Kurt Tucholsky soll geschrieben haben, er habe nichts gegen Klassenjustiz – sie verfolge nur seiner Meinung nach die falsche Klasse. Glücklicherweise haben wir das heute in der Regel nicht zu befürchten. Obwohl man schon ein befremdliches Gefühl bekommt, wenn jetzt, wie heute berichtet, die Hamburger Staatsanwaltschaft im Auftrag eines Ersuchens der Schweizer Justizbehörden gegen das Recherchenetzwerk CORRECTIV ermittelt. Der Sachverhalt: Correctiv hat zusammen mit 18 Medienpartnern den größten Steuerraub Europas – 55 Milliarden € – aufgedeckt. Jetzt geht die Staatsanwaltschaft Hamburg gegen CORRECTIV-Chefredakteur Oliver Schröm in Zusammenhang mit den Cum-Ex-Recherchen vor. Der Vorwurf: Anstiftung zum Verrat von Geschäfts- und Betriebsgeheimnissen. Die Betroffenen sehen darin nicht zu Unrecht einen Angriff auf die Pressefreiheit.
Es ist offensichtlich, dass hier die Schweizer Banken, die in die illegalen Steuerbetrügereien verwickelt waren, nun versuchen, den Spieß umzudrehen und diejenigen, deren Recherchen kriminelle Praktiken ans Licht gebracht haben, einzuschüchtern und gegen sie Repressionen auszuüben. Das Schema erinnert an einen anderen aktuellen Fall, wo die CDU, die allein in Baden-Württemberg erhebliche jährliche Spenden von über 270.000 € von Bosch und anderen Spendern aus der Automobilindustrie erhält, beschließt, der Deutschen Umwelthilfe e.V. die Gemeinnützigkeit zu entziehen, die wegen der Untätigkeit der Bundesregierung vor Gerichten Fahrverbote für Dieselautos erstritten hat.
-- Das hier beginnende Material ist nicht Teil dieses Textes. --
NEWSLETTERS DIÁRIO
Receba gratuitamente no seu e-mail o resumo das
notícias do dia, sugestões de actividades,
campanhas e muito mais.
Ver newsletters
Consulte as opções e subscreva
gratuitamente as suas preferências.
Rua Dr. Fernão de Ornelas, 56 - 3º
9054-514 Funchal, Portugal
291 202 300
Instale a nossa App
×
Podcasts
Völlig absurderweise wird die DUH als “Abmahnverein” diffamiert – Abmahnvereine oder -Anwälte stecken die Abmahngebühren selbst ein – die DUH bekommt Spenden, um ihre aufwändigen Messungen und Klagen zu finanzieren. Die FDP, deren Chef Lindner am Montag gleichermaßen wie die CDU argumentierte, hat damit wohl jeden Anspruch auf “Rechtstaatlichkeit” verloren. Peinlich, wie leichtfertig Lindner so jede Chance der FDP zunichte macht, auch nur geringfügig an eigenem Profil und rechtstaatlicher Glaubwürdigkeit zu gewinnen.
So werden nicht die Täter, sondern diejenigen kriminalisiert, die den Skandal der verfälschten Werte und die Komplizenschaft der Politik mit denen, die “geschummelt” also betrogen haben, aufdecken und rechtlich dagegen vorgehen. Wenn das Prinzip, gegen diejenigen vorzugehen, die Mißstände offenlegen und öffentlich anprangern, mit Repressionen zu überziehen, sich durchsetzt, sind wir schnell dort, wo Donald Trump bereits heute ist: Unliebsame Journalisten zu diffamieren, von Pressekonferenzen auszuschließen und noch schlimmeres: Ein Patronagesystem mit mafiaähnlichen Verhaltensweisen.
Besonders pikant am gesamten Vorgang gegen CORRECTIV ist, dass die politische Verantwortung für die Ermittlungsbehörden ein Grüner Justizsenator in Hamburg, Dr. Till Steffen trägt. Generalstaatsanwälte sind politische Beamte und im Falle internationaler Amtshilfegesuchen – das dürfte aus dem Fall der Verfolgung oppositioneller Türken durch die Justiz Erdogans hinreichend bekannt sein, ist Sensibilität angesagt. Nein, hier wird nicht gefordert, dass politisch eingegriffen werden soll. Aber dass ein solcher Angriff auf die grundgesetzlich geschützte Presse- und Informationsfreiheit auf die Stellung von Journalisten, die ihre Informanten auch laut StPO schützen müssen, nicht sorgfältigst geprüft und wenn nötig – wie bei der absurden Anzeige gegen Jan Böhmermann durch Erdogan – öffentlich kommentiert wird, muss schon verwundern. Auf jeden Fall kann dieses Beispiel nur weiter dafür sensibilisieren, dass es inzwischen nicht mehr tabu ist, freie Presseberichterstattung oder demokratisch agierende NGOs durch Diskreditierung und Verleumdung oder gar durch Repressionen einzuschüchtern. Gegen jede Anfänge dieser Art, müssen sich Demokrat*innen wehren. Das kann jede*r – ich habe es heute bereits getan.